What needs to be done:
For this exercise, reproduce the entries below exactly, but only from the line containing "known in Hollywood" through the line containing "FROM HIS COMEDIC PERSONALITY TO SUBTLE", both included.

____

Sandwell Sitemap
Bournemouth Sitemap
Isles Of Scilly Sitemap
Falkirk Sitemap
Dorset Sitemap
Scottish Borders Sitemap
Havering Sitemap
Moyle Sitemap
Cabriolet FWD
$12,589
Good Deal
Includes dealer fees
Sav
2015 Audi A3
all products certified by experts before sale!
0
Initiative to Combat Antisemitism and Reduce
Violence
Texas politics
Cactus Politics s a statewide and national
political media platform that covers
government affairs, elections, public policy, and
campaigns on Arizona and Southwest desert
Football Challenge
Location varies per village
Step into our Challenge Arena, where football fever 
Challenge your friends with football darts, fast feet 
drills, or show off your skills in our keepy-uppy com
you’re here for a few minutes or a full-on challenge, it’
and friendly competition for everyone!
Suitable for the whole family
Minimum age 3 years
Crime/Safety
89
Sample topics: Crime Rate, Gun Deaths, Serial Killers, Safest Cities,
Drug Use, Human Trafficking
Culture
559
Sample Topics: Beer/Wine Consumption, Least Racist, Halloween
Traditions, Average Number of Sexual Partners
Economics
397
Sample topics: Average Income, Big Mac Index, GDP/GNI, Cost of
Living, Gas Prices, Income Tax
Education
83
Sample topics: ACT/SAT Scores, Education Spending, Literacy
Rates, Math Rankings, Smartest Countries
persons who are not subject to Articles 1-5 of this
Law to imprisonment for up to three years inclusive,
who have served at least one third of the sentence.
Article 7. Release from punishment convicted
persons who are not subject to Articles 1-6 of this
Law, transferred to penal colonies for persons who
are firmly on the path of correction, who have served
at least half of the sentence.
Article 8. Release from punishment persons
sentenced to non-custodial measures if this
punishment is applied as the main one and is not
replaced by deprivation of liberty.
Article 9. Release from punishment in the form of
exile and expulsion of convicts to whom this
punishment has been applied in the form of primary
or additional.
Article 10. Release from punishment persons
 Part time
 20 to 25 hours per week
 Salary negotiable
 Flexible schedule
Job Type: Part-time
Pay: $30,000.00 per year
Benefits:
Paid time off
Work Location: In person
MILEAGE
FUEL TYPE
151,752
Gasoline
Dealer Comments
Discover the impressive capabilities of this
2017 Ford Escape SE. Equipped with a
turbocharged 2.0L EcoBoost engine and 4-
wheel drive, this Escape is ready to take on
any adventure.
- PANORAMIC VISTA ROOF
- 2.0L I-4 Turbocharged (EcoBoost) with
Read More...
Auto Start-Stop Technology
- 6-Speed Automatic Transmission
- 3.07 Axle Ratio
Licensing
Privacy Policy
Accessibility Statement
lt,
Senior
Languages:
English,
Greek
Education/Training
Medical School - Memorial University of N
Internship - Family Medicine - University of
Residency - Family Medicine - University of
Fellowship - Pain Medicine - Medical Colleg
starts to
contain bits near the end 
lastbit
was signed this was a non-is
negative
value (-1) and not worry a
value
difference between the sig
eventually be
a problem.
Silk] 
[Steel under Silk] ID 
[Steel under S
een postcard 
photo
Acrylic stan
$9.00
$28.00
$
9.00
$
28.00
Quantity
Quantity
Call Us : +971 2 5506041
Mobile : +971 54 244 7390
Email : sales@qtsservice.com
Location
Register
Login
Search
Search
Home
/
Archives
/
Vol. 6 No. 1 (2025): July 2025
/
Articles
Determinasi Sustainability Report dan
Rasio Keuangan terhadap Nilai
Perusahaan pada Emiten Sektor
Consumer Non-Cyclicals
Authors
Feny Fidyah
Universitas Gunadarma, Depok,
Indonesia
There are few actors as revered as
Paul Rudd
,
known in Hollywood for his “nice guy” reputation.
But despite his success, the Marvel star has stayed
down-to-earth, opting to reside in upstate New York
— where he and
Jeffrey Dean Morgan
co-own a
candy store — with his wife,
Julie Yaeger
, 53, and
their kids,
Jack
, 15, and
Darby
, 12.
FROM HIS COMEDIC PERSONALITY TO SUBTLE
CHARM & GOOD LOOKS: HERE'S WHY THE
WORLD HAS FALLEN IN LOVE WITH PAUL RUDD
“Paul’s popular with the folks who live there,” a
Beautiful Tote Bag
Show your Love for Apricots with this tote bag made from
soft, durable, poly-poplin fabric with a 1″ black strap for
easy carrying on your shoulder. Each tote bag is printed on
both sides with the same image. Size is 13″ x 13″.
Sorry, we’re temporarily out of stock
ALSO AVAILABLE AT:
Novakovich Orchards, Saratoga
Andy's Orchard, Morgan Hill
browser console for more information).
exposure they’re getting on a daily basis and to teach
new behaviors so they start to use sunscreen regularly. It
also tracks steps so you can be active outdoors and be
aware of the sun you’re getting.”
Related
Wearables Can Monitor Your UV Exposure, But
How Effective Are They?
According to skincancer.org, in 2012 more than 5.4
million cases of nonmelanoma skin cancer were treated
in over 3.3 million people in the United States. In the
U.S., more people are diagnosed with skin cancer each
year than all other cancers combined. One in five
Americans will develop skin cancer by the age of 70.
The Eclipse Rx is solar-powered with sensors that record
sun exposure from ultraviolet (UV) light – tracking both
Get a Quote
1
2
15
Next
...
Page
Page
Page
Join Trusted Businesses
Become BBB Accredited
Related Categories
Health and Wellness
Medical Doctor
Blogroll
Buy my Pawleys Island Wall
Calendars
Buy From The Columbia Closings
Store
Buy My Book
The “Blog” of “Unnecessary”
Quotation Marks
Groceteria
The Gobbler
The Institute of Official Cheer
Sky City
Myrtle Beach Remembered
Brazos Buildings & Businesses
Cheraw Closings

____

Your solution:
known in Hollywood for his “nice guy” reputation.
But despite his success, the Marvel star has stayed
down-to-earth, opting to reside in upstate New York
— where he and
Jeffrey Dean Morgan
co-own a
candy store — with his wife,
Julie Yaeger
, 53, and
their kids,
Jack
, 15, and
Darby
, 12.
FROM HIS COMEDIC PERSONALITY TO SUBTLE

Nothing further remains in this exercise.